The most difficult problem here is the relationship between truth and norm. Can that be investigated philosophically? It is clear that part of the reason for Foucault's rejection of philosophy in favor of genealogy has to be that the philosophical route to that question will lead back to theology. Instead, he thought he could show how the ethical reflections of Greek and Roman schools and their exploration of the condition of spirituality as access to truth had nothing in common with the universally binding property of Christian morality (or its secularized versions) or with the Christian concept of Truth. Whereas the secularized version of Christian morality is relatively easy to track (think of Nietzsche's work), the secularized version of truth has posed a far more difficult challenge. Although Foucault did not always formulate his earlier inquiry as tracking secularization, this tracking was evident, for example, when he discussed vertical or in-depth Christianization (as distinct from its horizontal spread through proselytization) or when discussing the welfare state as a pastoral form of power; however, once he began his inquiry that produced the volumes on the history of sexuality, it was clear that he was indeed explicitly investigating the relationship between truth and norm as that which structures the secularization process.

4 If the direction I am suggesting is persuasive as well as illuminating, we will have a coherent alternative to the current ways of thinking about the secular, secularization, and secularism (which have found expression in a spate of recent books and anthologies discussed with great fanfare on the website of the American Social Science Research Council).

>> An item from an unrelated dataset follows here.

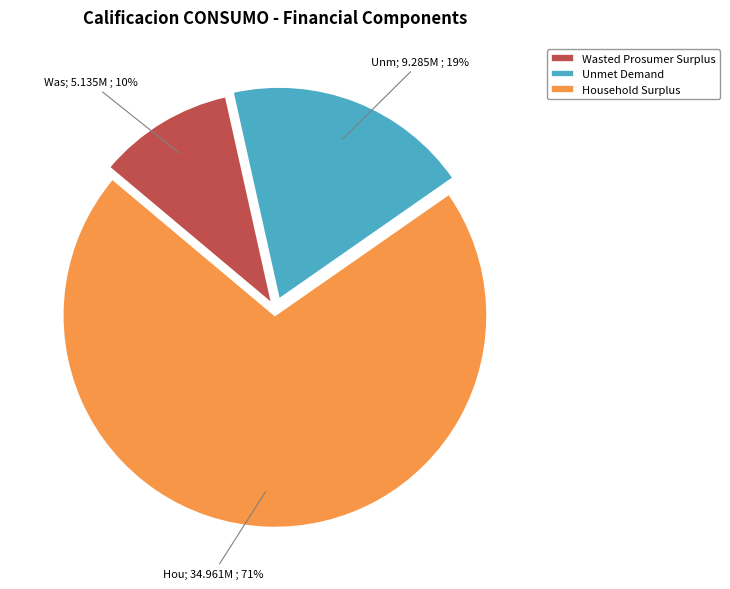

Between Unmet Demand and Household Surplus, which is larger?

Household Surplus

5 This may seem enigmatic but only if we fail to see that “class” itself is a product of normativization. Although sexuality is the fully worked-out example of a normativized entity in Foucault's mature work (Dhareshwar Citation2014), he had opened up other inquiries that we can retrospectively see as attempts to demonstrate how “race,” “nation,” and “class” too emerge as products of normativization (Foucault Citation2003). The implication is clear: “class” is a theoretical term that cannot be used in social-scientific explanation everywhere in the world.

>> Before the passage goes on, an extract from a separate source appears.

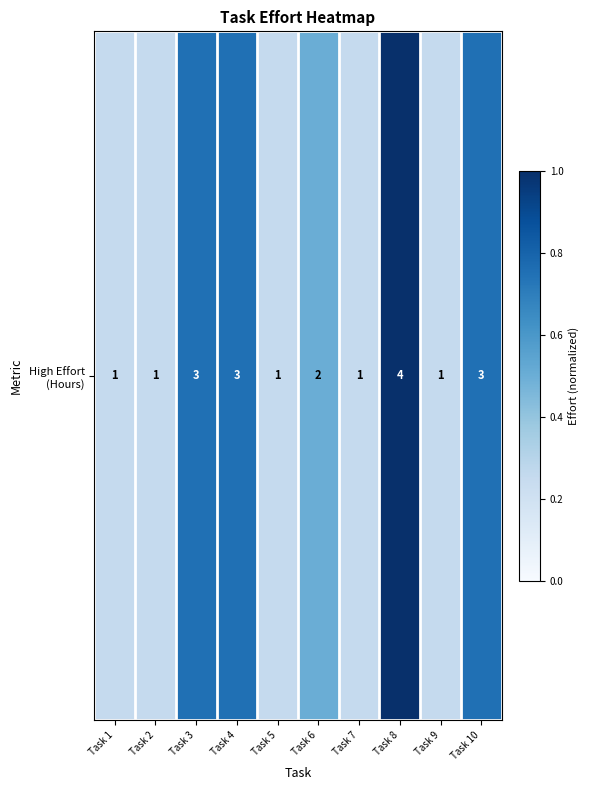

What is the greatest value displayed?

1.0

6 Foucault does not always distinguish governmentalization as a mechanism from government as a domain. It is quite clearly the former that is of crucial importance for understanding secularization. Perhaps the only place where Foucault does explicitly use the term secularization to designate the phenomenon of governmentalization is in his lecture “What is Critique” (Foucault Citation2007, 44).

7 In Capital, the analogy is turned into a relationship of “fitting”: “For a society of producers, whose general social relations of production consists in the fact that they treat their products as commodities, hence as values, and in this material form bring their individual, private labours into relation with each other as homogeneous human labour, Christianity with its religious cult of man in the abstract, more particularly in its bourgeois development, i.e., in Protestantism, Deism, etc., is the most fitting form of religion” (Marx 1976, 172).

8 This is what is taking place in non-European and nonreligious contexts, such as in India. Concealed just beneath the superficial problem of terminology lies the biggest problem, which has gone unnamed. While taking the tolerant policy of “let's ignore what people mean by religion so long as we know what they are referring to,” we pass over the problem of saying what exactly happens in this move. We repeat the way secular-religious culture (the state) treats spiritual traditions by misconstruing them as religions, thereby initiating at least one major way of liquidating them.